At the most fundamental level, art is really simple: it is just the remaining visual record of and individual and culture frozen at the time and place it was created. Looking through a particular artist’s work tells us about what was important to them, or how they saw life. (Or what they had to create in order to pay their bills)  Looking at cultural art (like Ancient Egyptian, Persian, Greek, Roman, Mayan, or Chinese)  tells us about what each culture saw as important and worth preserving.  Some of these reflections are grand, terrifying, tragic, and even, occasionally, hilarious (sometimes unintentionally so). Art is just a visual story.

A carved, inlaid, and assembled three-dimensional image. What does it tell you about the person who made it? What if I revealed it's a self-portrait? What do you see then?

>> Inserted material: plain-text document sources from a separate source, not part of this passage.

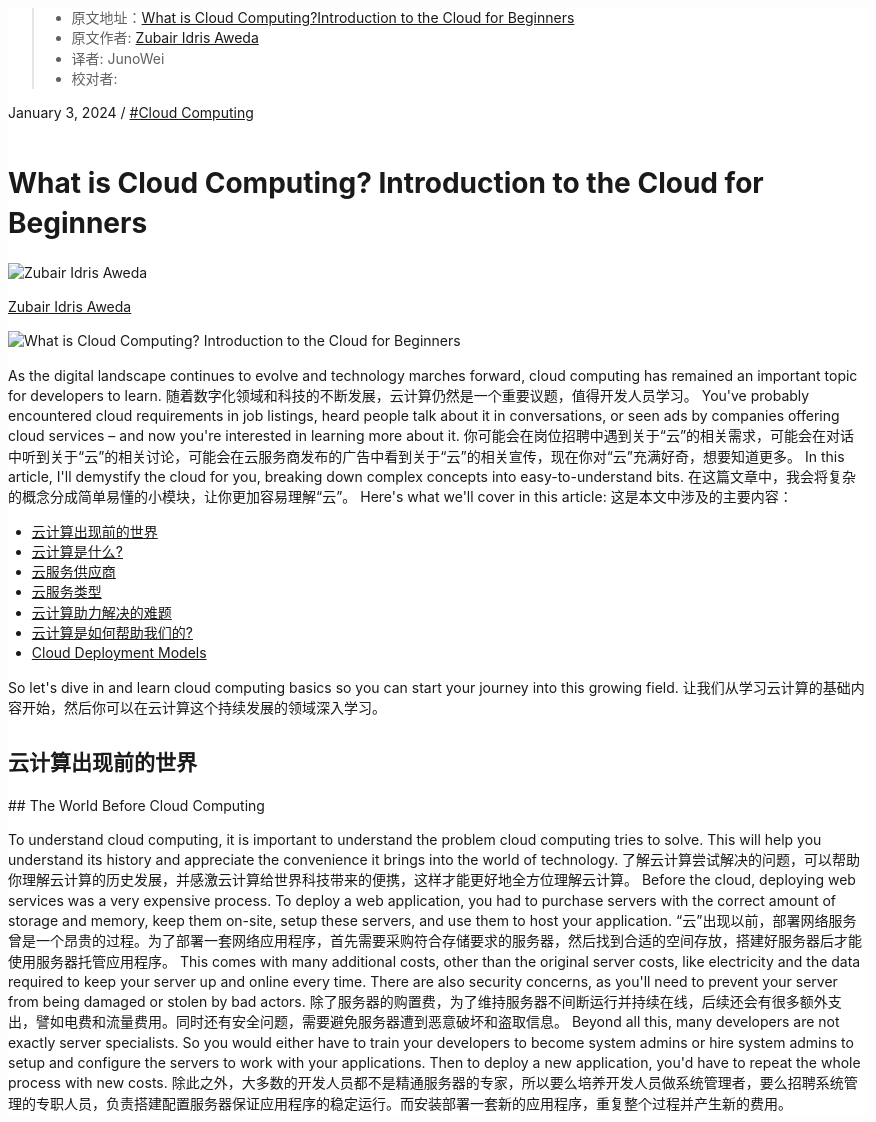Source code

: > -  原文地址：[What is Cloud Computing?Introduction to the Cloud for Beginners](https://www.freecodecamp.org/news/what-is-cloud-computing/)
> -  原文作者: [Zubair Idris Aweda](https://www.freecodecamp.org/news/author/zubair-idris-aweda/)
> -  译者: JunoWei
> -  校对者: 


January 3, 2024 / [#Cloud Computing][1]



# What is Cloud Computing? Introduction to the Cloud for Beginners

![Zubair Idris Aweda](https://www.freecodecamp.org/news/content/images/size/w60/2023/02/IMG_6413-2.jpg)

[Zubair Idris Aweda][2]

  ![What is Cloud Computing? Introduction to the Cloud for Beginners](https://www.freecodecamp.org/news/content/images/size/w2000/2022/05/cloud-sky.jpeg)

As the digital landscape continues to evolve and technology marches forward, cloud computing has remained an important topic for developers to learn.
随着数字化领域和科技的不断发展，云计算仍然是一个重要议题，值得开发人员学习。
You've probably encountered cloud requirements in job listings, heard people talk about it in conversations, or seen ads by companies offering cloud services – and now you're interested in learning more about it.
你可能会在岗位招聘中遇到关于“云”的相关需求，可能会在对话中听到关于“云”的相关讨论，可能会在云服务商发布的广告中看到关于“云”的相关宣传，现在你对“云”充满好奇，想要知道更多。
In this article, I'll demystify the cloud for you, breaking down complex concepts into easy-to-understand bits.
在这篇文章中，我会将复杂的概念分成简单易懂的小模块，让你更加容易理解“云”。
Here's what we'll cover in this article:
这是本文中涉及的主要内容：
-   [云计算出现前的世界](#the-world-before-cloud-computing)
-   [云计算是什么?](#what-is-cloud-computing)
-   [云服务供应商](#cloud-service-providers)
-   [云服务类型](#different-cloud-services)
-   [云计算助力解决的难题](#challenges-that-cloud-computing-helps-solve)
-   [云计算是如何帮助我们的?](#how-can-cloud-computing-help-you)
-   [Cloud Deployment Models][9]

So let's dive in and learn cloud computing basics so you can start your journey into this growing field.
让我们从学习云计算的基础内容开始，然后你可以在云计算这个持续发展的领域深入学习。
<h2 id="the-world-before-cloud-computing">云计算出现前的世界</h2> ## The World Before Cloud Computing

To understand cloud computing, it is important to understand the problem cloud computing tries to solve. This will help you understand its history and appreciate the convenience it brings into the world of technology.
了解云计算尝试解决的问题，可以帮助你理解云计算的历史发展，并感激云计算给世界科技带来的便携，这样才能更好地全方位理解云计算。
Before the cloud, deploying web services was a very expensive process. To deploy a web application, you had to purchase servers with the correct amount of storage and memory, keep them on-site, setup these servers, and use them to host your application.
“云”出现以前，部署网络服务曾是一个昂贵的过程。为了部署一套网络应用程序，首先需要采购符合存储要求的服务器，然后找到合适的空间存放，搭建好服务器后才能使用服务器托管应用程序。
This comes with many additional costs, other than the original server costs, like electricity and the data required to keep your server up and online every time. There are also security concerns, as you'll need to prevent your server from being damaged or stolen by bad actors.
除了服务器的购置费，为了维持服务器不间断运行并持续在线，后续还会有很多额外支出，譬如电费和流量费用。同时还有安全问题，需要避免服务器遭到恶意破坏和盗取信息。
Beyond all this, many developers are not exactly server specialists. So you would either have to train your developers to become system admins or hire system admins to setup and configure the servers to work with your applications. Then to deploy a new application, you'd have to repeat the whole process with new costs.
除此之外，大多数的开发人员都不是精通服务器的专家，所以要么培养开发人员做系统管理者，要么招聘系统管理的专职人员，负责搭建配置服务器保证应用程序的稳定运行。而安装部署一套新的应用程序，重复整个过程并产生新的费用。

[1]: /news/tag/cloud-computing/
[2]: /news/author/zubair-idris-aweda/
[3]: #the-world-before-cloud-computing
[4]: #what-is-cloud-computing
[5]: #cloud-service-providers
[6]: #different-cloud-services
[7]: #challenges-that-cloud-computing-helps-solve
[8]: #how-can-cloud-computing-help-you
[9]: #cloud-deployment-models
[10]: https://en.wikipedia.org/wiki/Cloud_computing
[11]: https://www.google.com/url?sa=i&url=https%3A%2F%2Fgeeksuper.com%2Fadvantages-of-saas-platforms-for-online-courses%2F&psig=AOvVaw0J54lC0WsxXAoS0L2czE27&ust=1652833369985000&source=images&cd=vfe&ved=0CA0QjhxqFwoTCIDvwOio5fcCFQAAAAAdAAAAABAO
[12]: https://www.google.com/url?sa=i&url=https%3A%2F%2Fw3codemasters.in%2Fwhat-is-hybrid-cloud-benefits-of-a-unified-hybrid-cloud-platform%2F&psig=AOvVaw3ekfLv5gwNG2kjXGoFfWA4&ust=1652833178148000&source=images&cd=vfe&ved=0CA0QjhxqFwoTCPj5qKKp5fcCFQAAAAAdAAAAABAI
[13]: https://www.linkedin.com/in/idris-aweda-zubair-5433121a3/
[14]: https://twitter.com/AwedaIdris
[15]: https://github.com/Zubs
[16]: /news/author/zubair-idris-aweda/
[17]: https://www.freecodecamp.org/learn/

A carved, inlaid, and assembled three-dimensional image. What does it tell you about the person who made it? What if I revealed it’s a self-portrait? What do you see then?  Source: Own photo, from ArtPrize 2015, GR Ford Museum, Grand Rapids, Michigan.

It’s true art has its own techniques and vocabulary, but those are learnable.  With time and deliberate practice, techniques can be conquered, and you can create beautiful works of art yourself.

But even if you chose not to create art, you can love and appreciate the art of the past and present, and share it with your family and friends.

Knowing the stories of the men and women and cultures that created different works helps bring things to life. The in-jokes or secret symbols hidden in works will become visible to you (or perhaps not, there are some works that have experts still confused!).  You might find you can appreciate what an artist was trying to say, even if you don’t like the particular piece of art yourself. You’ll discover new favorites, or see how art links historical or scientific events.  Art is one of the languages that bind us all together as humans. Every culture has some form of visual language.

Why do artists make it complicated?  We’re incredibly insecure, believe it or not. Bluffing that, “If you don’t get it, it means you just don’t understand art” masks our own insecurities. If we make it seem intentionally obscure, people will think we’re deep.  (This isn’t true all the time or for all artists, but making art is incredibly personal.  It’s like putting your naked heart on a platter for people to judge. Telling someone, “if you don’t get it, then I can’t help you” protects us from our own vulnerability and hurt feelings.)   Different things will speak to each of us differently.  Dive in with us, explore this world, and hold your ground if someone tries to tell you that you just will never understand, because you will bring a different lens to art than I will, and we can both learn things, even if we disagree.